A right time to shut up and another to speak up
For me Jeremiah has been an interesting prophet since I imagine I share something of an emotional affinity with him. He is called the weeping prophet, and may well have written the book of Lamentations.
Jeremiah didn’t care about sharing his opinions. He was captive only to the word of God, to the message God gave him to speak. He found it nourishing to him, but he also found large parts of it to be more than troubling. And he got to live out not just the blessed parts, but at least something of the results of the cursed parts, for example commanded not to marry since bad times were coming.
I don’t see in Jeremiah a person who wanted to win arguments. But I do see one who again and again was willing to speak out an unpopular message from God to God’s people, even though it tore Jeremiah up.
Surely there’s much we can learn from Jeremiah for us today. There are times that to remain silent is surely wrong. We need to speak up, hopefully with needed wisdom and humility, and with forthrightness and clarity. But then there’s times to simply shut up, be quiet, let it go. I can see that in Jeremiah when after the false prophets contradicted him, saying all would be peace, Jeremiah told them, may it be so. He soon received another word from God which again contradicted the false prophets, flatly contradicting their word.

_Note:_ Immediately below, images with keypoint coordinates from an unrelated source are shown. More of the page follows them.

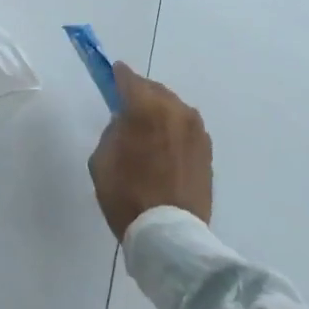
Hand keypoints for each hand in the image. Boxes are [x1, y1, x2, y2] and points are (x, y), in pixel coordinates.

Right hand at [88, 63, 212, 240]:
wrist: (169, 234)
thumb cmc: (127, 196)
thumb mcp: (102, 161)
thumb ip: (113, 131)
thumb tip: (126, 123)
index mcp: (147, 109)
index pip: (130, 80)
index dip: (118, 76)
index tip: (112, 73)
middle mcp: (177, 111)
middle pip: (155, 90)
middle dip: (141, 93)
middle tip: (127, 104)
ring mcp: (197, 130)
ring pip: (173, 108)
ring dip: (159, 111)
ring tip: (147, 128)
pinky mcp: (207, 149)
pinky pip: (185, 128)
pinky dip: (173, 130)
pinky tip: (164, 145)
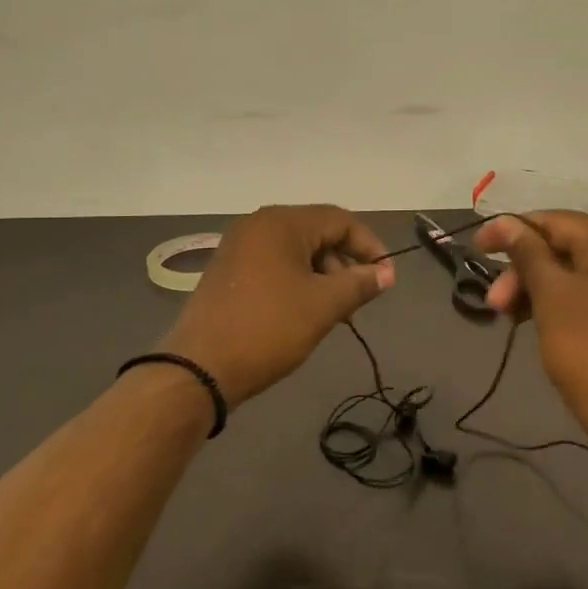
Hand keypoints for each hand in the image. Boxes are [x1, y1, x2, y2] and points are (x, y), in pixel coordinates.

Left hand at [158, 205, 394, 405]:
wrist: (200, 368)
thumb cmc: (268, 329)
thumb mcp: (323, 305)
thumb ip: (360, 284)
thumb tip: (387, 273)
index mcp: (281, 223)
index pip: (340, 220)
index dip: (369, 246)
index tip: (385, 278)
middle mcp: (258, 225)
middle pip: (317, 232)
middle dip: (344, 263)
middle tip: (357, 300)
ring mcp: (238, 247)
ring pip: (296, 250)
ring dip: (322, 275)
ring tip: (332, 312)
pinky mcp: (228, 270)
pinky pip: (274, 264)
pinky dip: (297, 280)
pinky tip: (303, 311)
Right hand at [472, 211, 587, 457]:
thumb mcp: (551, 295)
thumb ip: (527, 253)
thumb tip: (505, 223)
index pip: (556, 220)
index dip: (512, 229)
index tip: (476, 248)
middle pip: (562, 246)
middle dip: (522, 268)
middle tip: (493, 300)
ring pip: (568, 272)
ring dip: (532, 287)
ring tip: (503, 313)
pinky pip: (580, 294)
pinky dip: (551, 302)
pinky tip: (525, 319)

For Jeremiah it was definitely not an ego trip. It was only with great cost that he spoke. Since his passion and commitment was to speak only God’s message, he wasn’t interested in sharing his own thoughts, except when he was simply dealing with the human element of his dilemma.
Few of us will be called to speak out like Jeremiah, and some of us may not be called to speak at all, but rather act in things God gives us to do. Nothing greater than praying, of course. But in good works showing love to our enemies, what God puts on our hearts to do.
If we do speak out, it should be as those speaking God’s word, God’s message. Or our considered, measured, hopefully mature human judgment, making it clear that this is our opinion, perhaps even conviction, but with humility.
In today’s noisy din of dissenting voices, to hear God’s voice and see God’s wisdom break through would be our hope. Ultimately that will happen. We should seek to be in that flow, willing to shut up, but also to speak up when need be. Hoping and praying that God is getting through to us, as well as to others.